You click on a website you haven’t visited in a long time, and you’re immediately greeted by a pop-up that says, “We collect cookies. Accept?”
You open an email from a company you do business with, and find it’s yet another notification that they’re changing their security regulations. Didn’t they just change their regulations this last month?
Your credit monitoring service notifies you that your name and password might have been part of a security breech—again—which means you’ll have to change your password. Again.
The GDPR shows its teeth
These phenomena of 2022 are because of the General Data Protection Regulation (GDPR)—a game-changing set of regulations to protect “personally identifiable information” (PII). PII is any data that specifically points to an individual, such as name, address, account numbers, and passwords.
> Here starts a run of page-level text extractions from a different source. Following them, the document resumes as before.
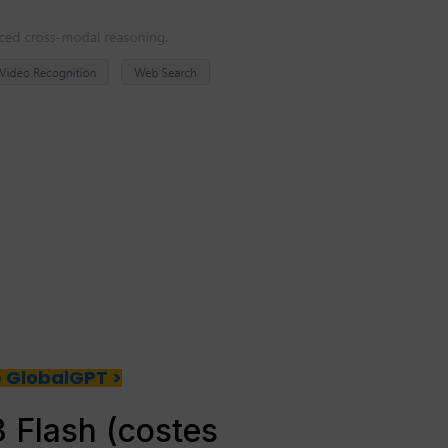
e GlobalGPT >
3 Flash (costes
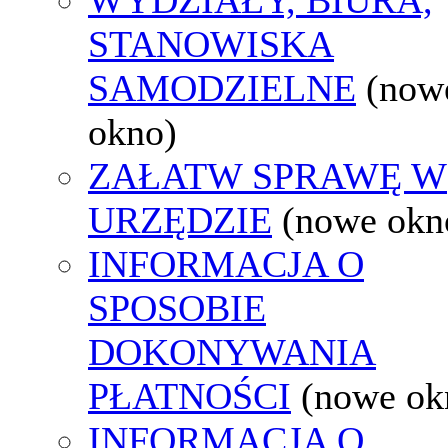
STANOWISKA
SAMODZIELNE
(now
okno)
ZAŁATW SPRAWĘ W
URZĘDZIE
(nowe okn
INFORMACJA O
SPOSOBIE
DOKONYWANIA
PŁATNOŚCI
(nowe ok
INFORMACJA O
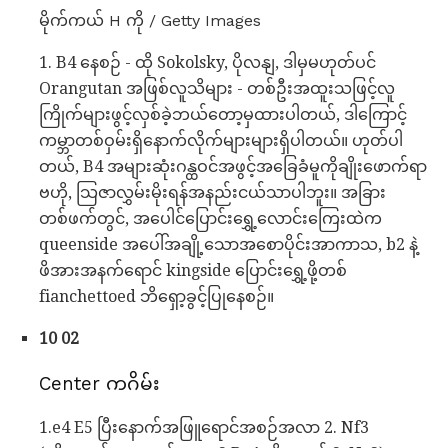
မိုက်ကယ် H ကို / Getty Images
1. B4 နေစဉ် - ထို Sokolsky, ပိုလနျ, ဒါမှမဟုတ်ပင်
Orangutan အဖြစ်လူသိများ - တစ်ဦးအထူးသဖြင့်လူ
ကြိုက်များဖွင့်လှစ်ခဲ့ဘယ်တော့မှထားပါတယ်, ဒါကြောင့်
ကမ္ဘာတစ်ဝှမ်းရှိနောက်လိုက်များများရှိပါတယ်။ ဟုတ်ပါ
တယ်, B4 အများဆုံးဂန္ထဝင်အဖွင့်အခြေခံမူကိုချိုးဖောက်ရာ
ဗဟို, သြဇာလွှမ်းမိုးရန်အနည်းငယ်သာပါဘူး။ အခြား
တစ်ဖက်တွင်, အပေါင်ပြောင်းရွှေ့လောင်းကြေးထဲက
queenside အပေါ်အချို့သောအစောပိုင်းအာကာသ, b2 နဲ့
ဖိအားအနက်ရောင် kingside ပြောင်းရွှေ့ဖို့တစ်
fianchettoed ဘိရှော့ခွင့်ပြုနေစဉ်။
10 02
Center ကဂိမ်း
1.e4 E5 ပြီးနောက်အဖြူရောင်အစဉ်အလာ 2. Nf3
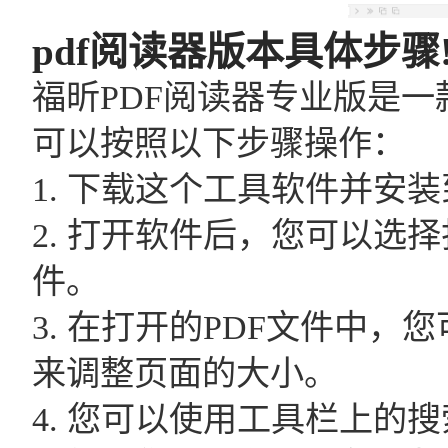
pdf阅读器版本具体步骤
福昕PDF阅读器专业版是一
可以按照以下步骤操作：
1. 下载这个工具软件并安
2. 打开软件后，您可以选
件。
3. 在打开的PDF文件中
来调整页面的大小。
4. 您可以使用工具栏上的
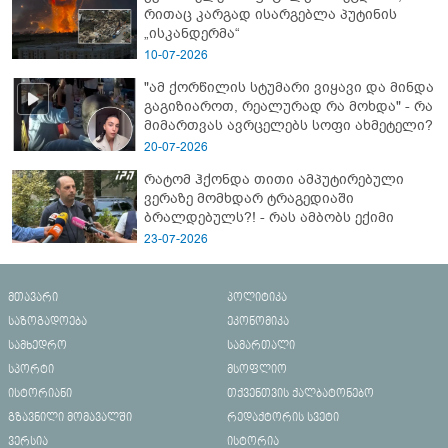
რითაც კარგად ისარგებლა პუტინის
„ისკანდერმა“
10-07-2026
"ამ ქორწილის სტუმარი ვიყავი და მინდა
გაგიზიაროთ, რეალურად რა მოხდა" - რა
მიმართვას ავრცელებს სოფი ახმეტელი?
20-07-2026
რატომ ჰქონდა თითი ამპუტირებული
ვერაზე მომხდარ ტრაგედიაში
ბრალდებულს?! - რას ამბობს ექიმი
23-07-2026
მთავარი
პოლიტიკა
საზოგადოება
ეკონომიკა
სამხედრო
სამართალი
სპორტი
მსოფლიო
ისტორიანი
თქვენთვის ქალბატონებო
გზავნილი მომავალში
რედაქტორის სვეტი
ვერსია
ისტორია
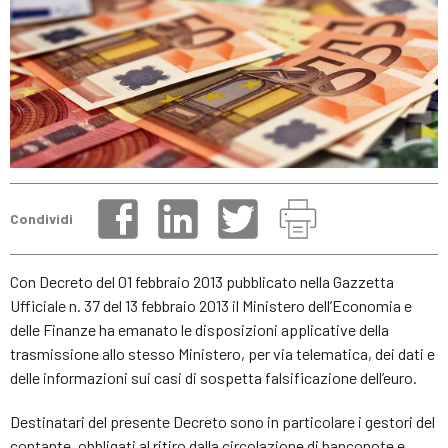
Condividi
Con Decreto del 01 febbraio 2013 pubblicato nella Gazzetta
Ufficiale n. 37 del 13 febbraio 2013 il Ministero dell’Economia e
delle Finanze ha emanato le disposizioni applicative della
trasmissione allo stesso Ministero, per via telematica, dei dati e
delle informazioni sui casi di sospetta falsificazione dell’euro.
Destinatari del presente Decreto sono in particolare i gestori del
contante, obbligati al ritiro dalla circolazione di banconote e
Although the regulation applies to citizens in European Union countries, its rules also apply to any company that targets or might attract business from residents of the EU.
That includes any company with a website that Europeans can access. GDPR regulations will become part of the contracts between European and US companies, and might even be part of contracts with website providers. So if you market goods or services that people overseas can purchase, you’re included.
To answer the “Why?” above:
- The “cookie” pop-ups are fulfilling the GDRP requirement that companies tell customers they might be collecting and saving personal data.
- The flurry of security-change emails reflects companies scrambling to adjust their policies so they remain GDPR-compliant.
- The security breach notifications are GDPR-required warnings that your PII is no longer safe.
There’s gold in personal information
The GDPR went into effect in May of 2018. Why would anyone need protection in this arena? Because personal data is a trillion-dollar industry. Whatever somebody knows about you, somebody else is willing to buy, so they can market to you more efficiently. The EU wanted to protect its citizens from data exploitation, and because of the global economy, their regulations are having a significant impact on this side of the ocean, too.
US Health information has its own protection
If the GDPR rules remind you of something, it might be HIPAA—the American laws that control what we call “protected health information” (PHI). HIPAA applies only to healthcare-connected businesses, but that multi-trillion-dollar industry includes a vast number of companies. HIPAA regulations are so complex, even office staff in healthcare-related companies receive specific training to stay compliant. That’s why your doctor’s office sign-in sheet now has a piece of paper covering the names of everyone who signed in before you.
Because of the size and scope of the US healthcare industry, personal health information is the most valuable PPI of all. The higher price can provide an incentive to companies not regulated by HIPAA, like the companies that monitor your 10,000 daily steps through wristbands or wristwatches.
Experts can help
If you’re a little befuddled by this alphabet-soup of terms and regulations, and you do business with European customers or have a business presence overseas, you might consider contacting a GDPR compliance consultant. They will know exactly what you have to do to protect your customers and your company from data violations.